Juliette is, without exception, the bravest person I’ve ever known. I picture her at the age of four saying ‘no’ to the numbing cream, and not flinching when the catheter needle pierced her skin. She kept her wicked sense of humour throughout months of chemotherapy, and adored life, asking for ‘something exciting’ to happen on every day she was well. I’m so proud of the amazing little human I produced, who was here for only five years. Juliette is my talisman when my own courage fails, and my reminder to look for everyday joys.
I’m in New Zealand at the moment, with my husband of two and a half years. Today, driving along the coast we parked on impulse before sliding down a scree bank, just because we’d spotted a deserted little cove from the road and decided we had to swim. In many ways our plan wasn’t ideal; aside from the scramble to get to the sea, we found uneven rocks under our bare feet, and about twenty metres of thick seaweed to wade through before it was deep enough for us to submerge. Oh, and I’d left my swimming things at home, so had to make do with underwear and a t-shirt.
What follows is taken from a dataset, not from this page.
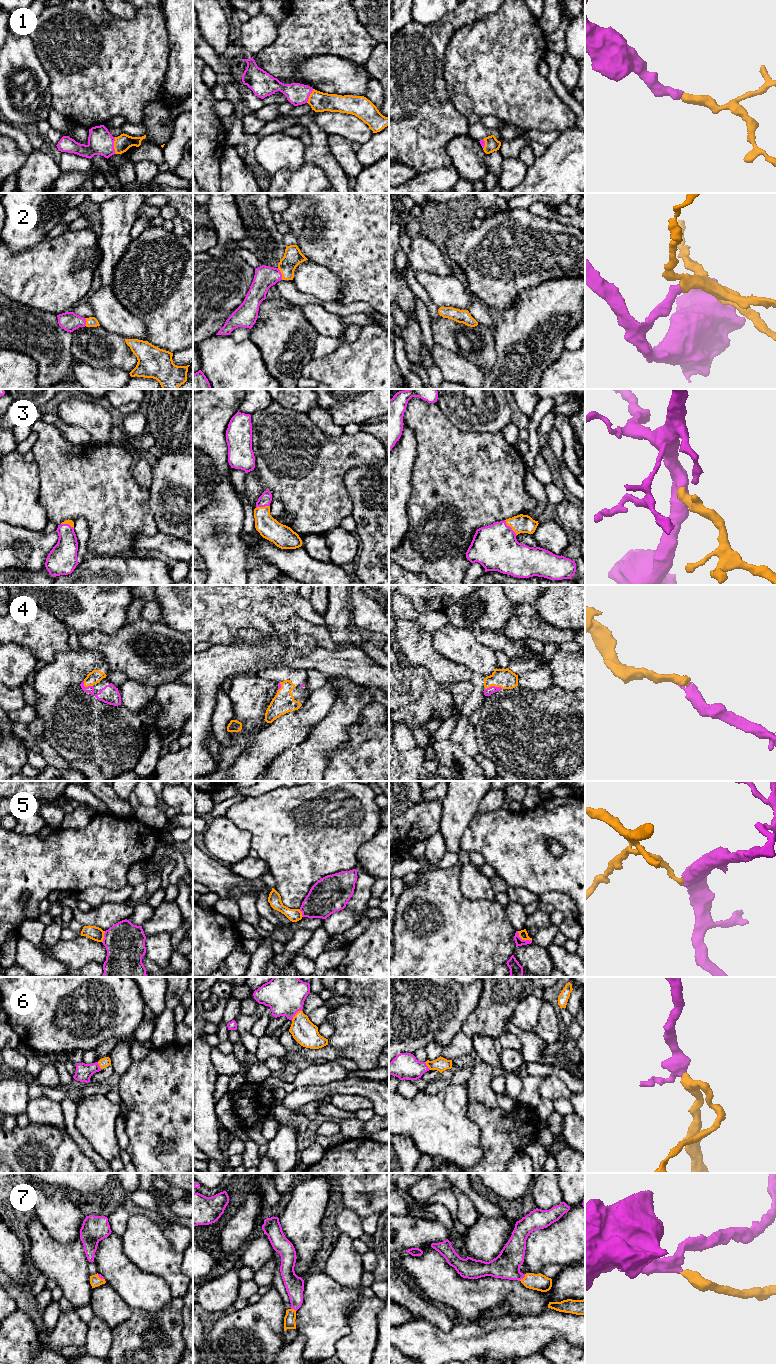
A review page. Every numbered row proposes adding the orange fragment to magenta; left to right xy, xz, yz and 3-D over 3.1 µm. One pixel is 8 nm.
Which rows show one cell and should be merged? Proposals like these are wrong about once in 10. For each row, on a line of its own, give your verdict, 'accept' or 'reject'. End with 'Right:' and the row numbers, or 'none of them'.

The old me would have used any of the above to get out of such an ordeal, but the me that holds the memory of an extraordinary five-year-old in her mind every day, thought, ‘Why the hell not? She would have done it.' The sun was hot, and we plunged into cold water under ancient, gnarled Pohutukawa trees. That moment is already a golden memory.
A second thing happened on our short road trip that made me think of Juliette. We climbed the crater of a dormant volcano with a lovely Māori guide, who told us about the sacred burial site we could see some distance away. She invited the group to choose a stone to leave in memory of a person we’d lost, to add to the heap already made by those who’d passed by before us. These unexpected moments always make me tear up, and I walked around trying to find a beautiful stone amongst the rough black, white and orange volcanic scoria, but each one I picked up didn’t feel good enough. Then I imagined how Juliette would laugh at my seriousness - she was irreverent of such things - so I picked up the first white stone I found, which I added to the pile. Juliette’s glee squashed my gloom, and not for the first time.
When I kissed Juliette goodbye twenty-two years ago, I knew I had no choice but to keep functioning for my other children, but I would have been disgusted by the suggestion that I could be happy again. What I’ve learned, as I wrote in an earlier blog post, is that happiness is not like the innocent happiness of before. It has a different quality, and it’s threaded through with my love for an incredible little girl who can no longer be physically beside me. I don’t like the expression that time heals. I will never be healed from my daughter’s death, and I don’t expect that the pain of her not being here will ever go. But I’ve grown around my sorrow, inspired by how my amazing daughter lived her too brief life.